Effect of temperature on the MHD stagnation-point flow past an isothermal plate for a Boussinesquian Newtonian and micropolar fluid

Abstract

Purpose This paper aims to analyze the steady two-dimensional stagnation-point flow of an electrically conducting Newtonian or micropolar fluid when the obstacle is uniformly heated. Design/methodology/approach The governing boundary layer equations are transformed into a system of ordinary differential equations using appropriate similarity transformations. Some analytical considerations about existence and uniqueness of the solution are obtained.

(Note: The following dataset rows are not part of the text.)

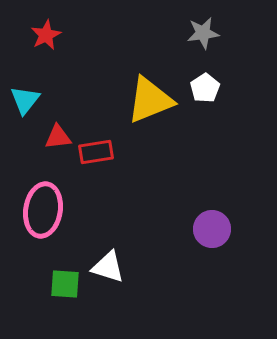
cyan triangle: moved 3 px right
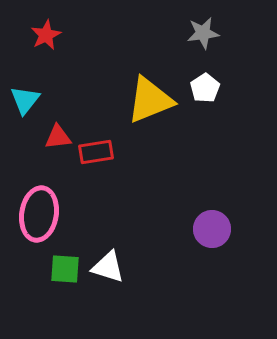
pink ellipse: moved 4 px left, 4 px down
green square: moved 15 px up
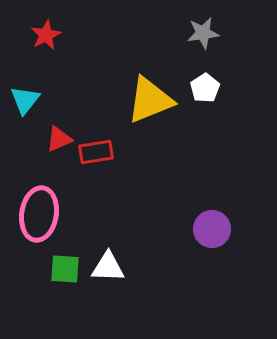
red triangle: moved 1 px right, 2 px down; rotated 16 degrees counterclockwise
white triangle: rotated 15 degrees counterclockwise
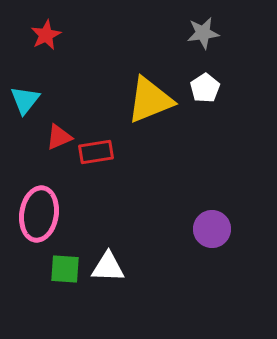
red triangle: moved 2 px up
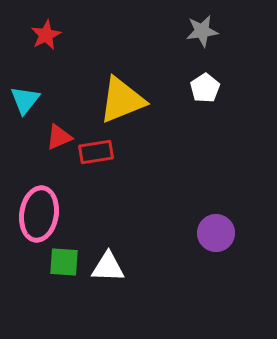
gray star: moved 1 px left, 2 px up
yellow triangle: moved 28 px left
purple circle: moved 4 px right, 4 px down
green square: moved 1 px left, 7 px up
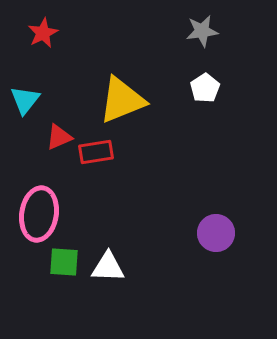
red star: moved 3 px left, 2 px up
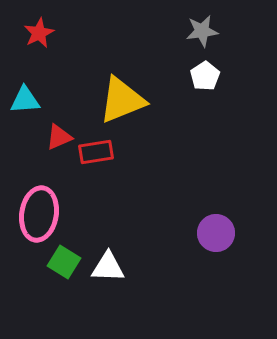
red star: moved 4 px left
white pentagon: moved 12 px up
cyan triangle: rotated 48 degrees clockwise
green square: rotated 28 degrees clockwise
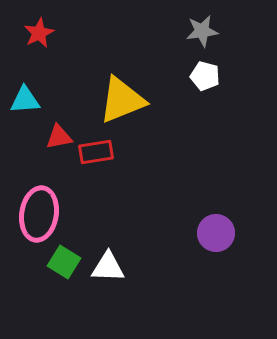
white pentagon: rotated 24 degrees counterclockwise
red triangle: rotated 12 degrees clockwise
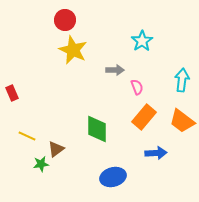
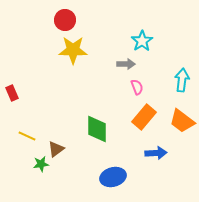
yellow star: rotated 24 degrees counterclockwise
gray arrow: moved 11 px right, 6 px up
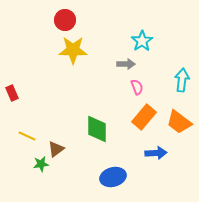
orange trapezoid: moved 3 px left, 1 px down
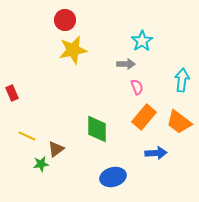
yellow star: rotated 12 degrees counterclockwise
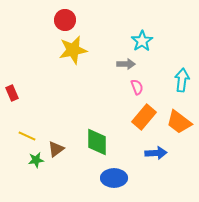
green diamond: moved 13 px down
green star: moved 5 px left, 4 px up
blue ellipse: moved 1 px right, 1 px down; rotated 15 degrees clockwise
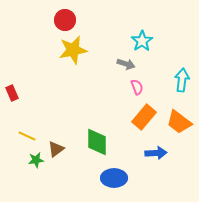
gray arrow: rotated 18 degrees clockwise
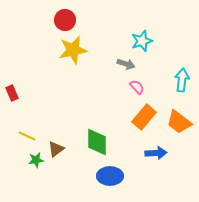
cyan star: rotated 15 degrees clockwise
pink semicircle: rotated 21 degrees counterclockwise
blue ellipse: moved 4 px left, 2 px up
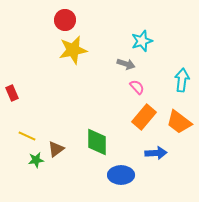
blue ellipse: moved 11 px right, 1 px up
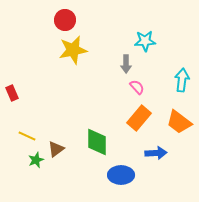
cyan star: moved 3 px right; rotated 15 degrees clockwise
gray arrow: rotated 72 degrees clockwise
orange rectangle: moved 5 px left, 1 px down
green star: rotated 14 degrees counterclockwise
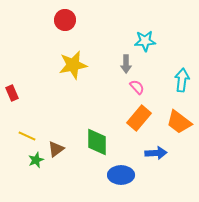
yellow star: moved 15 px down
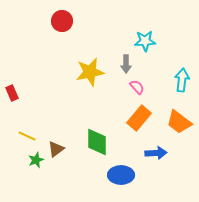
red circle: moved 3 px left, 1 px down
yellow star: moved 17 px right, 7 px down
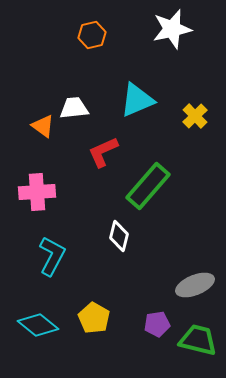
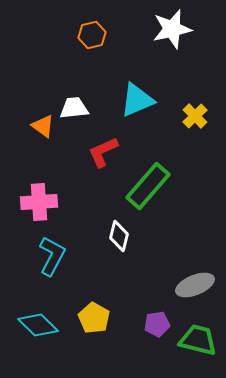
pink cross: moved 2 px right, 10 px down
cyan diamond: rotated 6 degrees clockwise
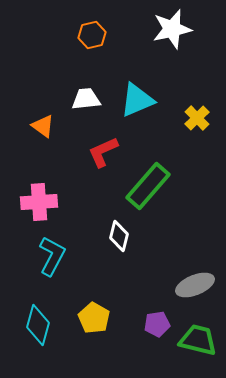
white trapezoid: moved 12 px right, 9 px up
yellow cross: moved 2 px right, 2 px down
cyan diamond: rotated 60 degrees clockwise
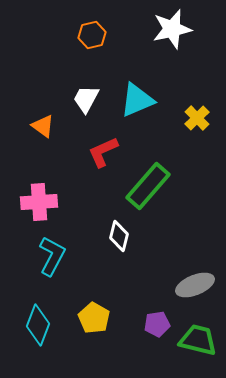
white trapezoid: rotated 56 degrees counterclockwise
cyan diamond: rotated 6 degrees clockwise
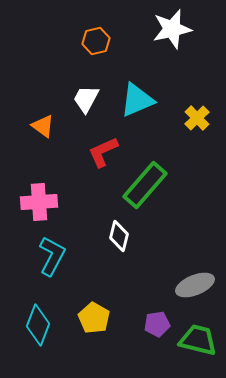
orange hexagon: moved 4 px right, 6 px down
green rectangle: moved 3 px left, 1 px up
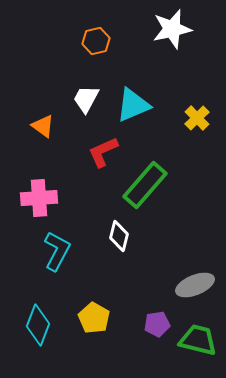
cyan triangle: moved 4 px left, 5 px down
pink cross: moved 4 px up
cyan L-shape: moved 5 px right, 5 px up
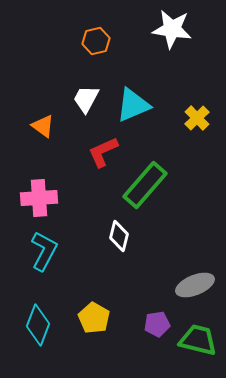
white star: rotated 21 degrees clockwise
cyan L-shape: moved 13 px left
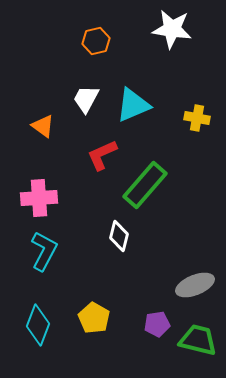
yellow cross: rotated 35 degrees counterclockwise
red L-shape: moved 1 px left, 3 px down
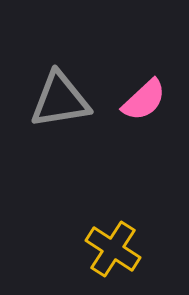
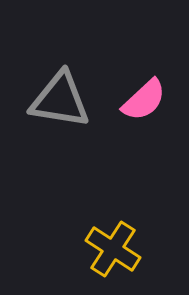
gray triangle: rotated 18 degrees clockwise
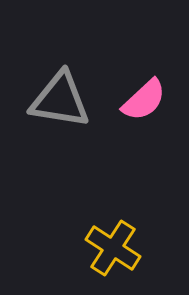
yellow cross: moved 1 px up
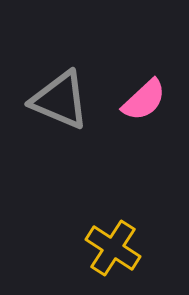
gray triangle: rotated 14 degrees clockwise
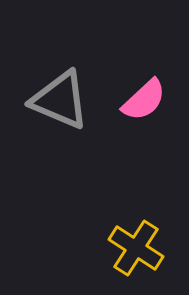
yellow cross: moved 23 px right
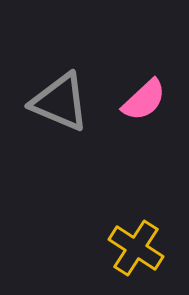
gray triangle: moved 2 px down
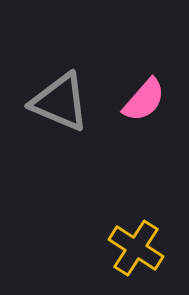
pink semicircle: rotated 6 degrees counterclockwise
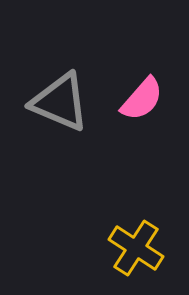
pink semicircle: moved 2 px left, 1 px up
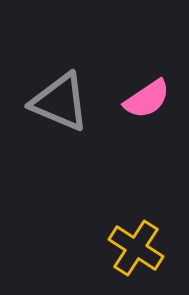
pink semicircle: moved 5 px right; rotated 15 degrees clockwise
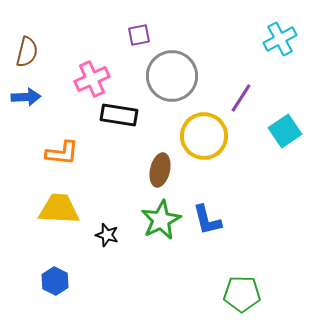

The system is then solved numerically using the bvp4c function in MATLAB. Findings If the temperature of the obstacle Tw coincides with the environment temperature T0, then the motion reduces to the usual orthogonal stagnation-point flow; if Tw = T0, then it is necessary to include in the similarity function describing the velocity an oblique part due to the temperature. Also, the presence of a uniform external magnetic field orthogonal to the obstacle is examined. In all cases, the motion is reduced to a system of nonlinear ordinary differential equations with boundary conditions, whose solution is discussed numerically when the Prandtl and the Hartmann number varies. Originality/value The present results are original and new for the problem of magnetohydrodynamic mixed convection in the plane stagnation-point flow of a Newtonian or a micropolar fluid over a vertical flat plate. At infinity, the motion approaches the orthogonal stagnation-point flow of an inviscid fluid; the effect of an uniform external magnetic field is considered, and the obstacle has a uniform temperature.